• [Material]:
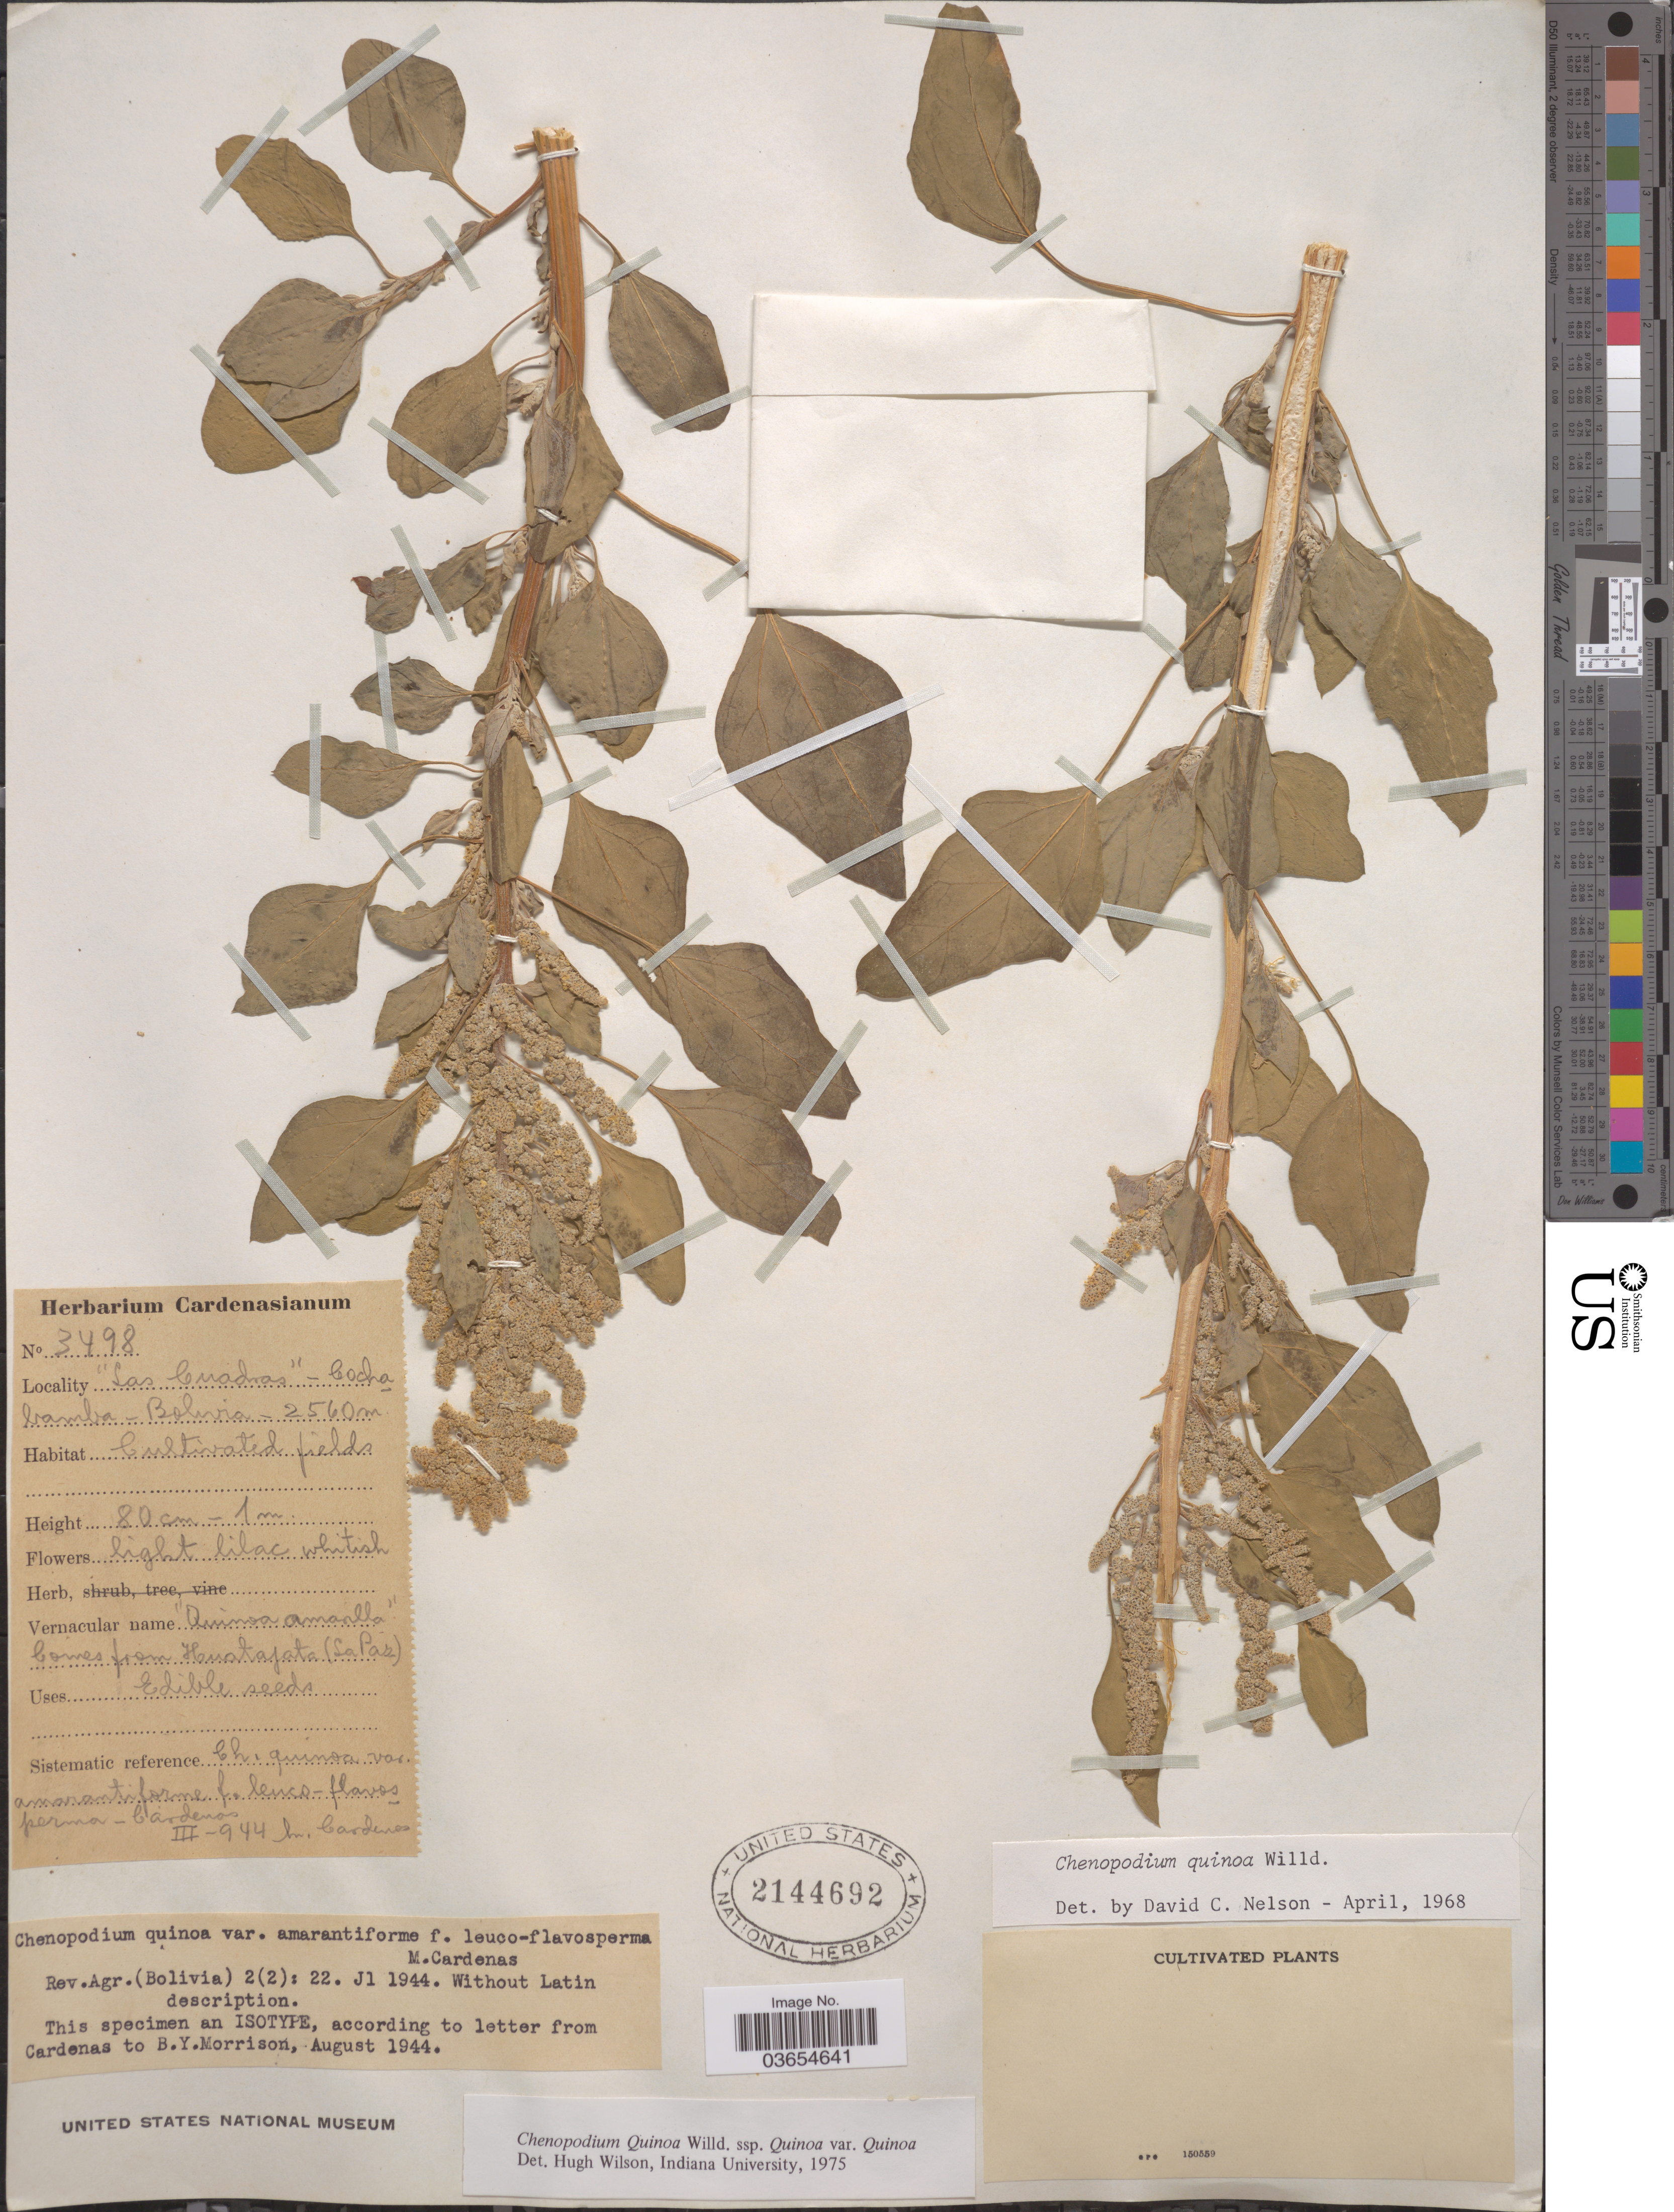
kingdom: Plantae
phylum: Tracheophyta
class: Magnoliopsida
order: Caryophyllales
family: Amaranthaceae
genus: Chenopodium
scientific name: Chenopodium quinoa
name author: Willd.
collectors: M. Cárdenas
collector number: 3498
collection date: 1944-03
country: Bolivia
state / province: Cochabamba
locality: Las Cuadras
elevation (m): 2560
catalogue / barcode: US 2144692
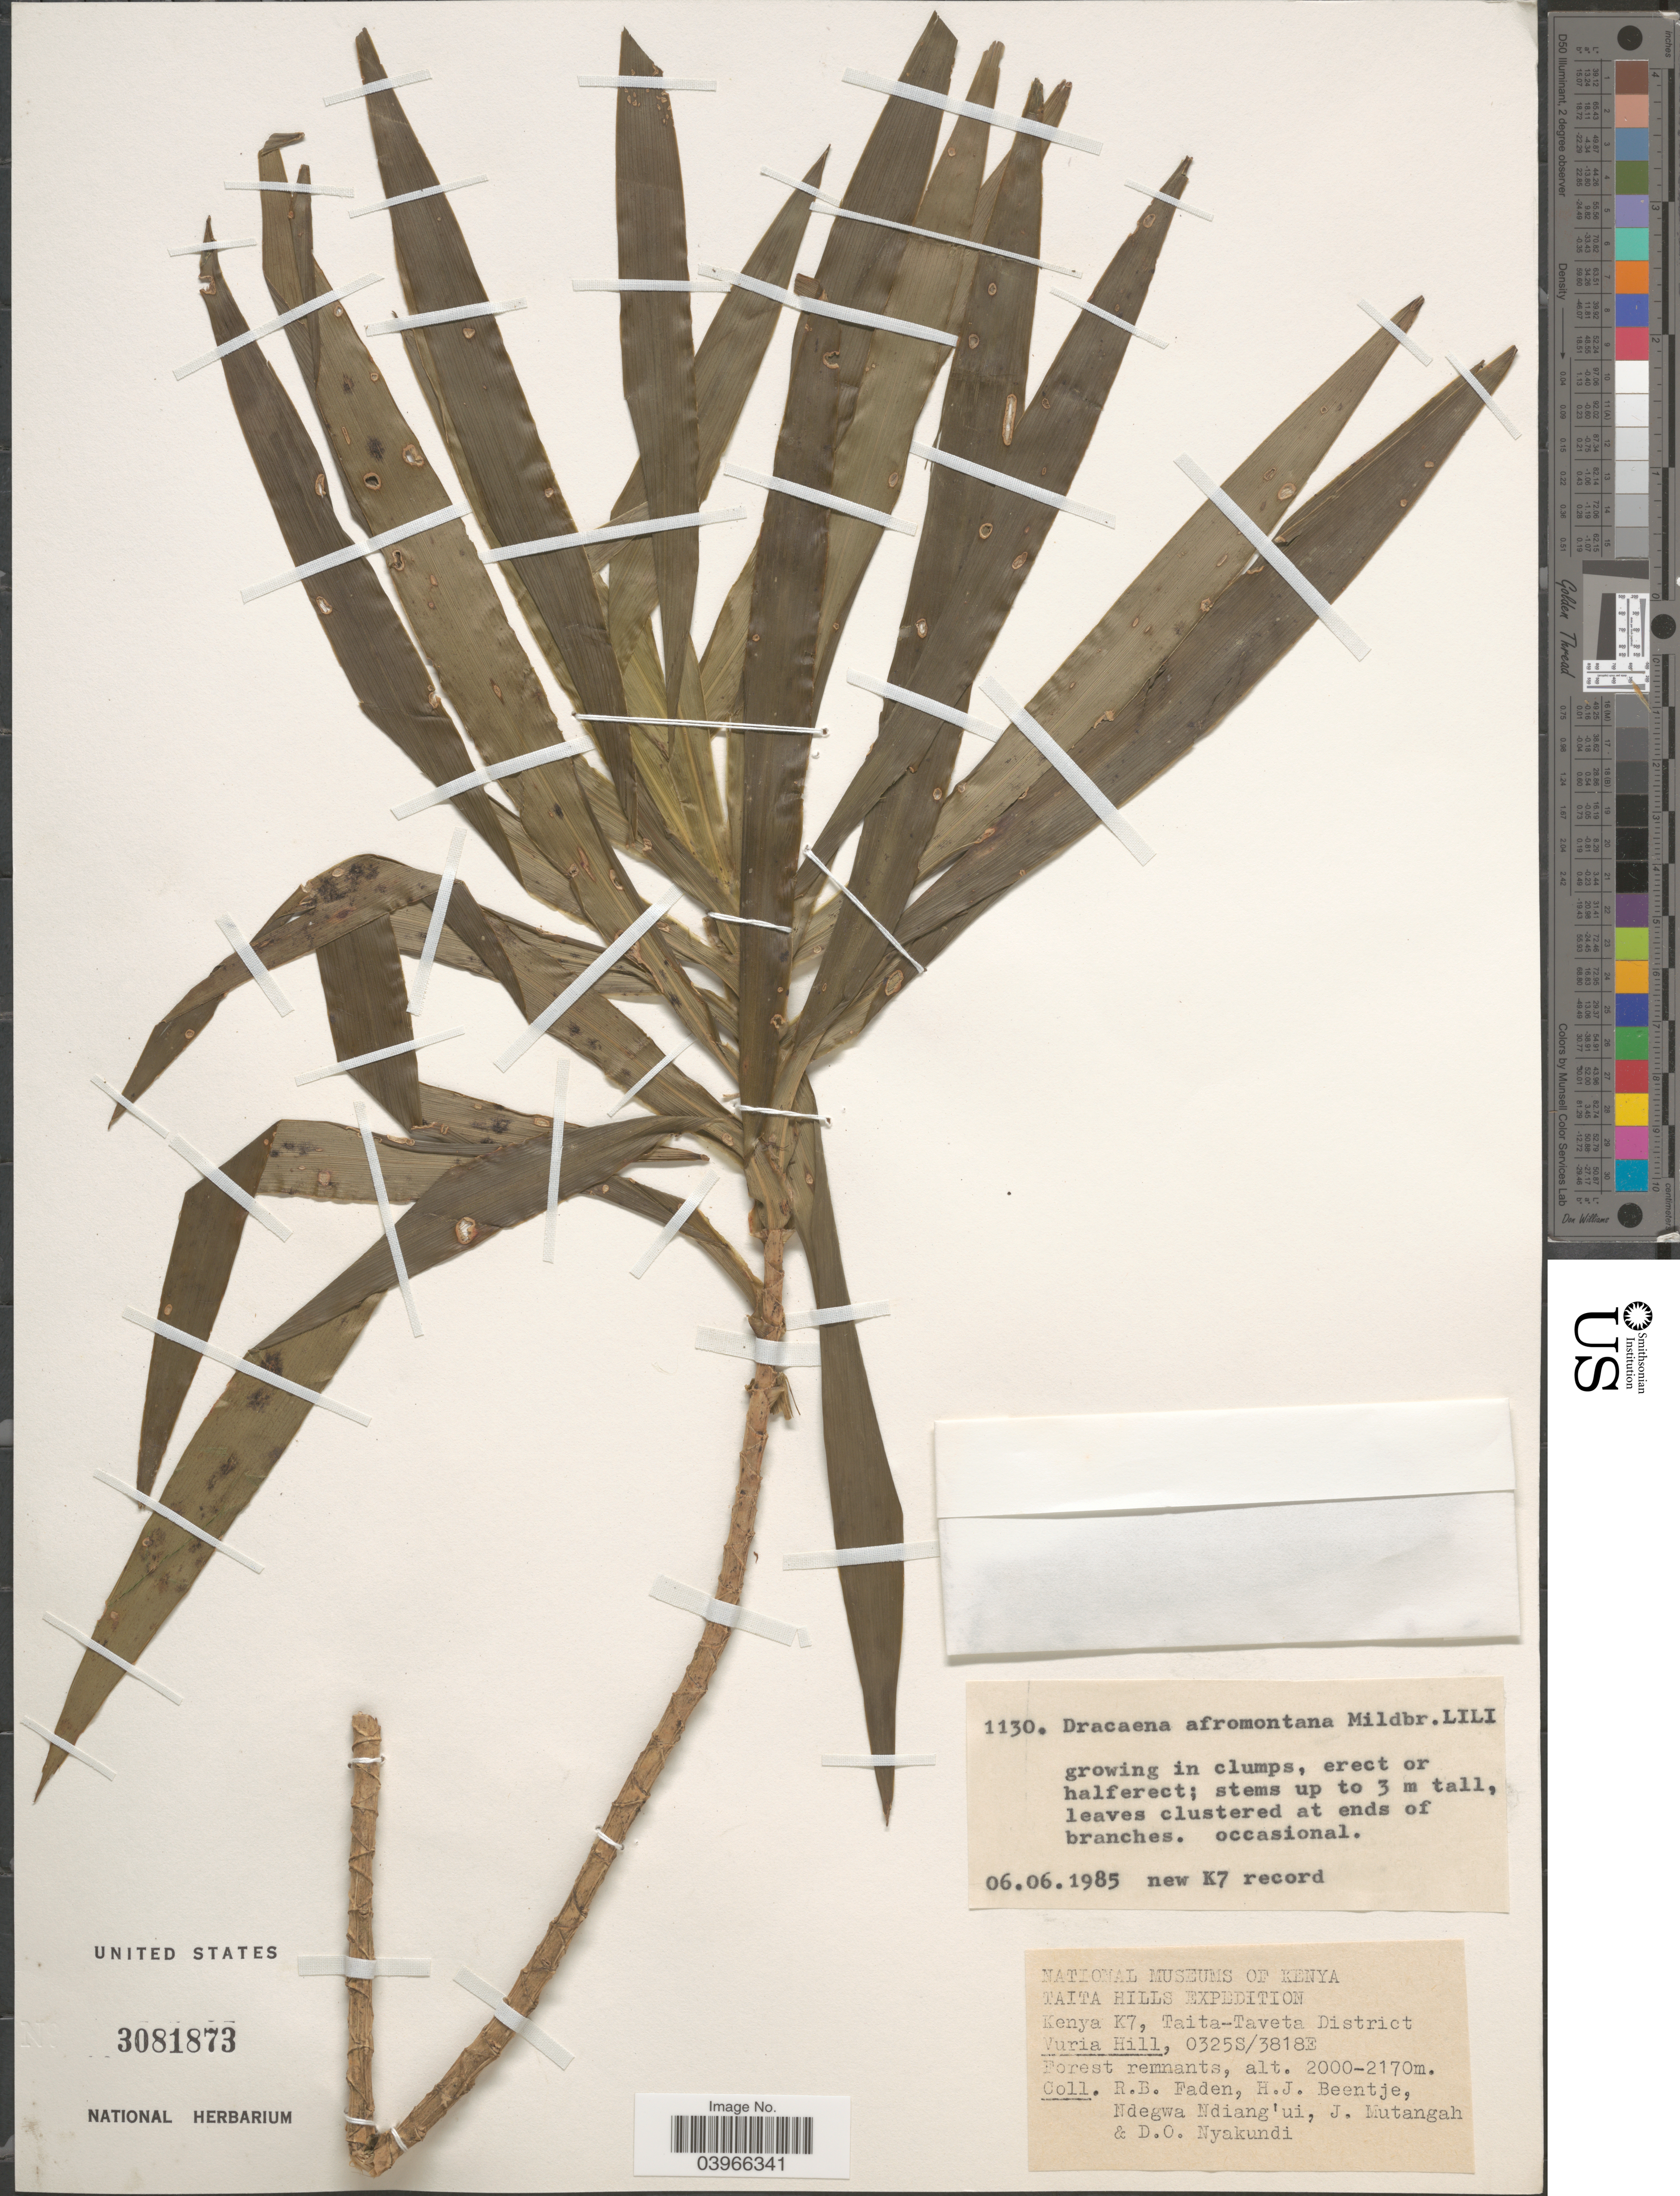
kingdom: Plantae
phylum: Tracheophyta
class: Liliopsida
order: Asparagales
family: Asparagaceae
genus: Dracaena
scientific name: Dracaena afromontana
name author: Mildbr.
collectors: R. B. Faden, H. J. Beentje, Ndegwa Ndiang'ui, J. Mutangah & D. Nyakundi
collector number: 1130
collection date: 1985-06-06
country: Kenya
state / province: Taita Taveta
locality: Kenya K7, Taita-Taveta District. Vuria Hill.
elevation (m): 2000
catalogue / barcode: US 3081873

• [Aim]: Update the lines of all the items above by replacing "catalogue" with "catalog" and leaving everything else unchanged. Omit the pictures from your answer.

• [The completed task]:
kingdom: Plantae
phylum: Tracheophyta
class: Magnoliopsida
order: Caryophyllales
family: Amaranthaceae
genus: Chenopodium
scientific name: Chenopodium quinoa
name author: Willd.
collectors: M. Cárdenas
collector number: 3498
collection date: 1944-03
country: Bolivia
state / province: Cochabamba
locality: Las Cuadras
elevation (m): 2560
catalog / barcode: US 2144692
kingdom: Plantae
phylum: Tracheophyta
class: Liliopsida
order: Asparagales
family: Asparagaceae
genus: Dracaena
scientific name: Dracaena afromontana
name author: Mildbr.
collectors: R. B. Faden, H. J. Beentje, Ndegwa Ndiang'ui, J. Mutangah & D. Nyakundi
collector number: 1130
collection date: 1985-06-06
country: Kenya
state / province: Taita Taveta
locality: Kenya K7, Taita-Taveta District. Vuria Hill.
elevation (m): 2000
catalog / barcode: US 3081873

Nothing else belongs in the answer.